--- Data provided ---
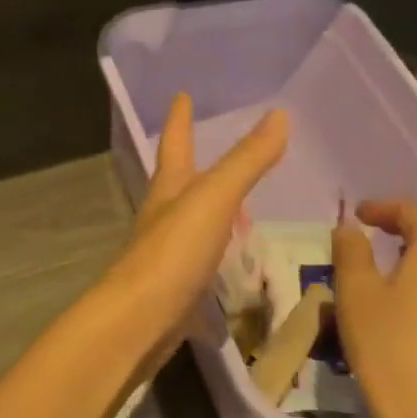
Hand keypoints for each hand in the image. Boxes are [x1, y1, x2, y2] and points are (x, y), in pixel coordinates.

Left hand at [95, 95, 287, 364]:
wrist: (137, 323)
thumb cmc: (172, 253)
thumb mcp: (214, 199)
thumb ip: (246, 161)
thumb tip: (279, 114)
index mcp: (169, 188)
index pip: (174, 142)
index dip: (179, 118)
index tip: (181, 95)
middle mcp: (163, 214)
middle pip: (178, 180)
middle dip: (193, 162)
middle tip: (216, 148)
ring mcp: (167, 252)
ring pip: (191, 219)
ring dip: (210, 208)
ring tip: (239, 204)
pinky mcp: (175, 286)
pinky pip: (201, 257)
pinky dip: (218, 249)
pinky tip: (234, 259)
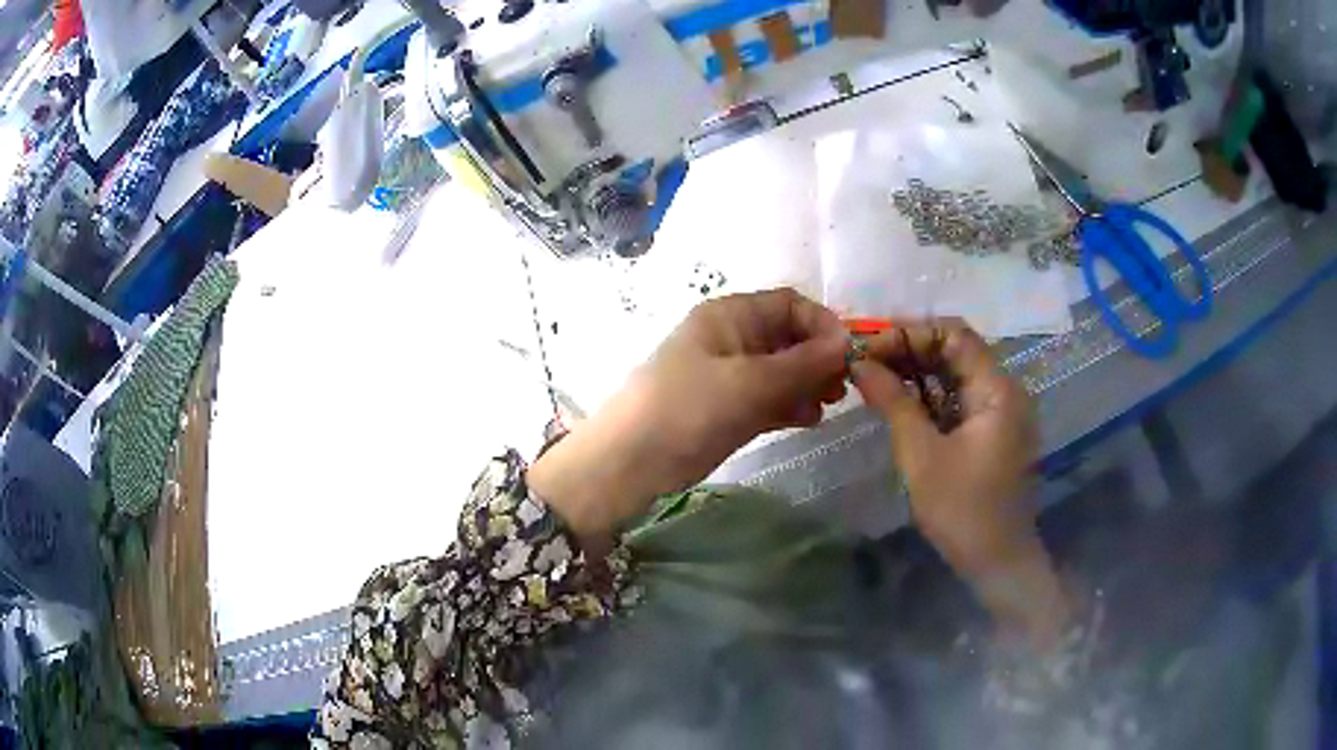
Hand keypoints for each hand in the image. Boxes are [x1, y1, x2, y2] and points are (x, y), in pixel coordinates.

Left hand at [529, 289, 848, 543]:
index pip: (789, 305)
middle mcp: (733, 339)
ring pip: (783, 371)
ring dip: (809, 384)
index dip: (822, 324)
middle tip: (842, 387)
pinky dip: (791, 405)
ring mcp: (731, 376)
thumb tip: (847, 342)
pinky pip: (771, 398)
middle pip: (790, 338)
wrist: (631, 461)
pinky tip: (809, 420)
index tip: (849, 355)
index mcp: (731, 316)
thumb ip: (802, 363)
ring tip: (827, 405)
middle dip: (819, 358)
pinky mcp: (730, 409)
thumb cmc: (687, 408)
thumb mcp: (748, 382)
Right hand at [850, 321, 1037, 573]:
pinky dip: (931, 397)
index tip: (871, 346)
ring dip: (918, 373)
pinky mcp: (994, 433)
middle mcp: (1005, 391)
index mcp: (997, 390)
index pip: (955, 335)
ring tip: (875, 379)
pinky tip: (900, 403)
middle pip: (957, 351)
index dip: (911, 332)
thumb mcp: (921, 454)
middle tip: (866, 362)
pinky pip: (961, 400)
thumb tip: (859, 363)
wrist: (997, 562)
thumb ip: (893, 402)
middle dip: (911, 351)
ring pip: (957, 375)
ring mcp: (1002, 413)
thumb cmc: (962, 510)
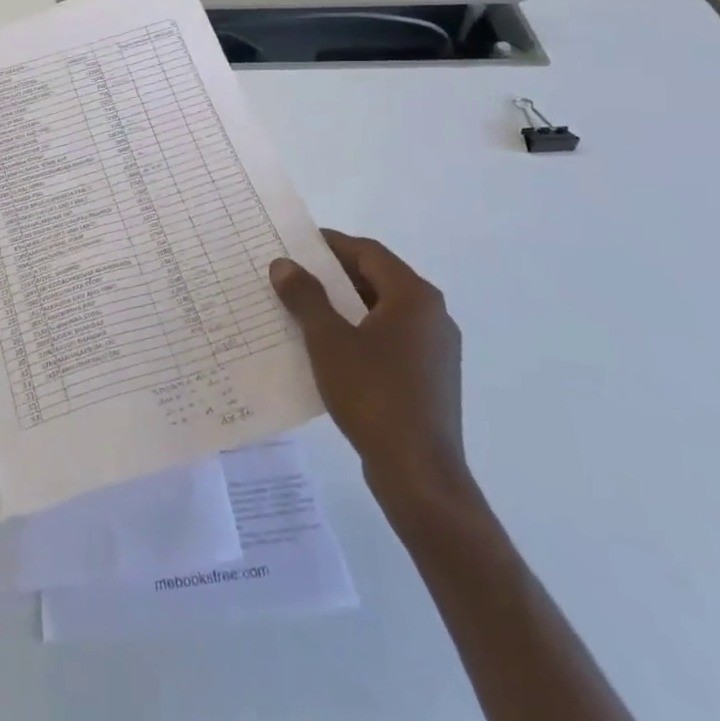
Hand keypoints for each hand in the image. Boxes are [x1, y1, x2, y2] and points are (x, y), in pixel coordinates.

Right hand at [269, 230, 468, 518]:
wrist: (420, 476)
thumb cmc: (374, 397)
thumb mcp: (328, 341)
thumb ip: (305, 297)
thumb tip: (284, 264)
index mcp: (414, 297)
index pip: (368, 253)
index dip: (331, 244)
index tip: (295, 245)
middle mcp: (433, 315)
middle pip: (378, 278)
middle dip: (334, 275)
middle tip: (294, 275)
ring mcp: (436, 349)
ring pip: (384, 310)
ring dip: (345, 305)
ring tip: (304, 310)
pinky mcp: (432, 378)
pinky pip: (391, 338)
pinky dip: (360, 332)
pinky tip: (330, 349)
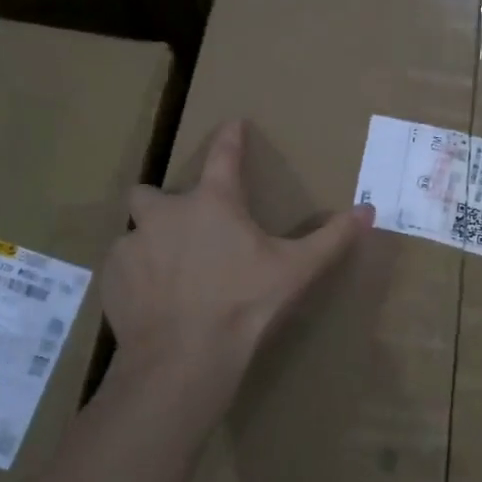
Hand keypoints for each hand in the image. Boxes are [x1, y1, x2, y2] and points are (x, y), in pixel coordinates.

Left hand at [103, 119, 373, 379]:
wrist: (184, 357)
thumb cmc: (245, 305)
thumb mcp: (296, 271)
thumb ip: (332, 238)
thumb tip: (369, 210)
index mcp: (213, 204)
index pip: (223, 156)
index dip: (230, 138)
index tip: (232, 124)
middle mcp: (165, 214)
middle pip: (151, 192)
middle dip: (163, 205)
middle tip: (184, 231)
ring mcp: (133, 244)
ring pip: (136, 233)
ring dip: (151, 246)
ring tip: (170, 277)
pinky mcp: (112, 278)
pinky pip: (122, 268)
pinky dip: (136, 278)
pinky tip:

==

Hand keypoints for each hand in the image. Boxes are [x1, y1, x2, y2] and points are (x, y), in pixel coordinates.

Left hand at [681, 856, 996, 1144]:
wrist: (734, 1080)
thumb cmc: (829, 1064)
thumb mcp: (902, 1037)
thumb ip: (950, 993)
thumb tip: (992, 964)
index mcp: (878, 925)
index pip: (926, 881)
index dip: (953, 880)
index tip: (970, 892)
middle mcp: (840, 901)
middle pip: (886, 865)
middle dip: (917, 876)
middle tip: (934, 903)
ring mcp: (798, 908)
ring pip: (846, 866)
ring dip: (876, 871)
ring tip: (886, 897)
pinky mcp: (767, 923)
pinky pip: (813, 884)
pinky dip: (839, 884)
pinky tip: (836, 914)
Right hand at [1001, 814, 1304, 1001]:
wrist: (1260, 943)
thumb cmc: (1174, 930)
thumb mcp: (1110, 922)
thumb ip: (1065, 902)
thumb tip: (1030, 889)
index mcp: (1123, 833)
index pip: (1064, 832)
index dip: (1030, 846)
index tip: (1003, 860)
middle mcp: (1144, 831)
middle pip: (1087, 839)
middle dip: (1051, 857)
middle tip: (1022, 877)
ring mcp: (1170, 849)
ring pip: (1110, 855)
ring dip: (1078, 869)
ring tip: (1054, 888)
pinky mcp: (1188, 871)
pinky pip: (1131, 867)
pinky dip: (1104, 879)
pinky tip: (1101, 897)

--- Task objective ---
In the entries above, please find the line with "wrist: (184, 357)" and the line with "middle pip: (151, 192)", then write out exactly those two lines and every line between them, and nothing more.

--- Answer area ---
wrist: (184, 357)
thumb cmc: (245, 305)
thumb mcp: (296, 271)
thumb ip: (332, 238)
thumb tip: (369, 210)
index mcp: (213, 204)
index pip: (223, 156)
index dip: (230, 138)
index tip: (232, 124)
middle mcp: (165, 214)
middle pip: (151, 192)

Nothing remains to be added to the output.